Pratt County commissioners heard an overview of the nine tone outs in eight days experienced last week.
To increase their rescue capabilities, members of Pratt County Fire and Rescue could be adding rappelling to their skills available for rescues.
Bill Hampton, county fire and rescue chief, told the Pratt County Commissioners that several members of Fire and Rescue were interested in learning rappelling. He was seeking an instructor to teach the class and checking on costs.
The department already has three sets of repelling gear and it ranges from five to 10 years old. Hampton said he would like to conduct the class in Pratt rather then go out of town.
Once the rappelling training is complete, Hampton said he would like to have a training session for grain entrapment.
Pratt County emergency services has been very busy with eight tone outs in one week. There were seven wrecks and one accidental fall, said Billy Hampton, county Fire and Rescue chief.
An additional wreck brought the total to nine tone outs in eight days.
Federal Relief funds for cleanup and recovery efforts from the floods of 2018 and 2019 are coming in slowly. Tim Branscom, county emergency manager, said the county was just now getting funds from the flood back on Labor Day in 2018. There are three disaster declarations that include Pratt County. Branscom said it would be the end of the year before all the damage from the floods was repaired. Damage from floods since Labor Day 2018 have resulted in Kansas Department of Emergency Management disaster declarations that cover 71 of the 105 counties in Kansas.
Pratt County EMS received a high rating following an inspection from the state EMS Board. Everything was perfect except for one minor deficiency. Scott Harris, EMS director, said the commissioners would receive an approval letter from the state about the inspection.
The EMS ambulance fleet continues to get new gurney lift systems. Harris said they were able to sell the old cots for $2,500 apiece.
A new Phillips 66 pipeline will be making its way across the country and a portion will cut across Pratt County. The entire 24 inch pipeline is 700 miles long and will follow the path of a previous pipeline by Saddlehorn.

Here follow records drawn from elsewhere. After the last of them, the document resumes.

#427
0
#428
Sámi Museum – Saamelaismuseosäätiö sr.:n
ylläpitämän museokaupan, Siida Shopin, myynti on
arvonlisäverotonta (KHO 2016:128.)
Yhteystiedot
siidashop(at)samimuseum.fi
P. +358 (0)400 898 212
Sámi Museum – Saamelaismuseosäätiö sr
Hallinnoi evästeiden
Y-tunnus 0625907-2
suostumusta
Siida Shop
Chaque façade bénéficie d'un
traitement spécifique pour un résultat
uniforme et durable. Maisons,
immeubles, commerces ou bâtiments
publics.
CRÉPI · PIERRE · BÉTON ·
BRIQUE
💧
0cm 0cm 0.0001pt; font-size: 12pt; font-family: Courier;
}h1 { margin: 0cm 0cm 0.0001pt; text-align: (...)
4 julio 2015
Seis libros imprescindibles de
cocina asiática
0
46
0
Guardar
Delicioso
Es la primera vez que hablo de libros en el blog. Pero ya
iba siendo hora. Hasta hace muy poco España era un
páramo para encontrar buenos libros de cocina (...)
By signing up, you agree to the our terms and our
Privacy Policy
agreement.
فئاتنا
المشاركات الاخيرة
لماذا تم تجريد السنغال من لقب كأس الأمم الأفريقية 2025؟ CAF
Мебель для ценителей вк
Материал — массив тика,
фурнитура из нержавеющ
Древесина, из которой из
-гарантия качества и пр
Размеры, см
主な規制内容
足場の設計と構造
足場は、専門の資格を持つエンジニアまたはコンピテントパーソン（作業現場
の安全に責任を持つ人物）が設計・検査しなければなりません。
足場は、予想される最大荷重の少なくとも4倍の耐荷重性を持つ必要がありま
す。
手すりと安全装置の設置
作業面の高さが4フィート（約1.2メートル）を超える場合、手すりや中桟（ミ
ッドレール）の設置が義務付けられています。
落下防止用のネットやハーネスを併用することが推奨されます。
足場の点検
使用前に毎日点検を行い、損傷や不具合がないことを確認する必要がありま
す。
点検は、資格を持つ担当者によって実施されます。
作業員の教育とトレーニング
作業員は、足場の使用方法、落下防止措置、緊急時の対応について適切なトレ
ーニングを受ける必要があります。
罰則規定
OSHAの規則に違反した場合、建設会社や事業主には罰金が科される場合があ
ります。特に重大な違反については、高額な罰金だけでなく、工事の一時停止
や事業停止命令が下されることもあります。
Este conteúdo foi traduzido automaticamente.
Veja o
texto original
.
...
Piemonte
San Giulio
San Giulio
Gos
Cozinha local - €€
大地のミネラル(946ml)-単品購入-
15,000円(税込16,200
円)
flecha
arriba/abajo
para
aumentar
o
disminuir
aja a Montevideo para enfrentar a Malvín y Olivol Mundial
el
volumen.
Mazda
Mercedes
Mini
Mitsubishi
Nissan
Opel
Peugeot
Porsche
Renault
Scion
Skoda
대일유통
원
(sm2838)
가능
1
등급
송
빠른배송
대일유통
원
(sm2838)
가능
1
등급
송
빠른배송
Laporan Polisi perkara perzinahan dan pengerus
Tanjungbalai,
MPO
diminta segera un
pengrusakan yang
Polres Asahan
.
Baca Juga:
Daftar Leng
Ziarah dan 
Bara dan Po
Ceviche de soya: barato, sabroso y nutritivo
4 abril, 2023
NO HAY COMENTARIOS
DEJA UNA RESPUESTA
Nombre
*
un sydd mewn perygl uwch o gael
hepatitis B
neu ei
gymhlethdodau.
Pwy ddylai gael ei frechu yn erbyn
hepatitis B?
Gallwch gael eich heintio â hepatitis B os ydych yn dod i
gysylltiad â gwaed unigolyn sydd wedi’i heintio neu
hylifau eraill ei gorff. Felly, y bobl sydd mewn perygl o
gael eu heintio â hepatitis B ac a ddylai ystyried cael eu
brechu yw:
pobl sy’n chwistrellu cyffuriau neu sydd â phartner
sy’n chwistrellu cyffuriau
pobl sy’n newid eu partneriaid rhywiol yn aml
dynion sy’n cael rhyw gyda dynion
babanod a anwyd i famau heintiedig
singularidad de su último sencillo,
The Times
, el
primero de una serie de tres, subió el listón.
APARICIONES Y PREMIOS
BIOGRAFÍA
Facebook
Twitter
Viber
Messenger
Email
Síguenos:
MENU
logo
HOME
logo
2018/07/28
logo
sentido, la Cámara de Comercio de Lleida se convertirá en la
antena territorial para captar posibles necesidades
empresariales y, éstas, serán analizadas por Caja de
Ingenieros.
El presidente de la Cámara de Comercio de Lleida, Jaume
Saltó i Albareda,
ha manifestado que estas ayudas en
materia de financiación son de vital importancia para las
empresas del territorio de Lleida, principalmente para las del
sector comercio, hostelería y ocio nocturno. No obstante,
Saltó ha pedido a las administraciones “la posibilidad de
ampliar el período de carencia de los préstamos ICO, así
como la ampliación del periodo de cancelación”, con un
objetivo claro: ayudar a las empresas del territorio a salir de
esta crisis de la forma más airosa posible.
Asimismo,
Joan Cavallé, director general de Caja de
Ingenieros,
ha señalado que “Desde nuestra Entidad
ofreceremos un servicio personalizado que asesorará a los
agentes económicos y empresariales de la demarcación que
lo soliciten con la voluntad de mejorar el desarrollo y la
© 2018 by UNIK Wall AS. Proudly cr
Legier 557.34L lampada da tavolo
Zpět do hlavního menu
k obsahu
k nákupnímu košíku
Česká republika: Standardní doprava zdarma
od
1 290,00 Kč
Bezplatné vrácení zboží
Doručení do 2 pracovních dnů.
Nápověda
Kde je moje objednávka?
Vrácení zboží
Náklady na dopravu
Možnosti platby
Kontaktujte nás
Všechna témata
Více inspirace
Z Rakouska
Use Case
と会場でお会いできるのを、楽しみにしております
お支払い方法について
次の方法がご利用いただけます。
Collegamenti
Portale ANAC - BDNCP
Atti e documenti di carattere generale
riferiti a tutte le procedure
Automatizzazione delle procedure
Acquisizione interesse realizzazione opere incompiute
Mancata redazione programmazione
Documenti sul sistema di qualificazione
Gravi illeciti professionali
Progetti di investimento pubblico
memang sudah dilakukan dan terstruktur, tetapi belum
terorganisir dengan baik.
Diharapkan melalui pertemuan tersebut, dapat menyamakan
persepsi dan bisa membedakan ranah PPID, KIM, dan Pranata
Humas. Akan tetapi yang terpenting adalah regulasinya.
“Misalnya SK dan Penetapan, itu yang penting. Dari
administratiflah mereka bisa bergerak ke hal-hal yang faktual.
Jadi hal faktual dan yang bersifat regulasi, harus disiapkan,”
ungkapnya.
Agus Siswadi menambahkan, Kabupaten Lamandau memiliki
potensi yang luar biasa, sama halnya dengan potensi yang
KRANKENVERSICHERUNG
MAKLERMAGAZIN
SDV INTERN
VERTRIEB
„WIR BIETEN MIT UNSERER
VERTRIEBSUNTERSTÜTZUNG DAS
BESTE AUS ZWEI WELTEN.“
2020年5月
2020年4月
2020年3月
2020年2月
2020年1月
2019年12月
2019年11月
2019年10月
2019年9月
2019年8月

The pipeline will go through 14 counties in Kansas including Pratt County. There will be 21 miles of the pipeline in Pratt County, mostly in the Preston Fire District in the northeast quadrant of Pratt County, said Ryan Nance, project manager for EIS Solutions.
Pratt County Commissioner Glenna Borho asked that Pratt County be considered for a substation location.
“We’d love to have it (substation) in Pratt County,” Borho said.
Surveying for the pipeline is currently underway and right-of-ways are being purchased. Construction on the entire pipeline project is expected to start in June 2020 and take about a year to complete all 700 miles, Nance said.
The pipeline will be taxed as a public utility and Pratt County will receive some of that tax money.
Pam Howell, president of PAHS Board of Directors and Rexana Prater, Board treasurer, presented a request for additional funding from the county to help make up a $1,000 monthly shortfall at the shelter.
The PAHS budget has to cover one full time and three part time employees, insurance, spay and neuter costs, shots, food and cleaning supplies.
There are some needed building improvements and the request is to just shore up monthly income, Howell said.
The Commissioners will consider the request during their county budget discussions.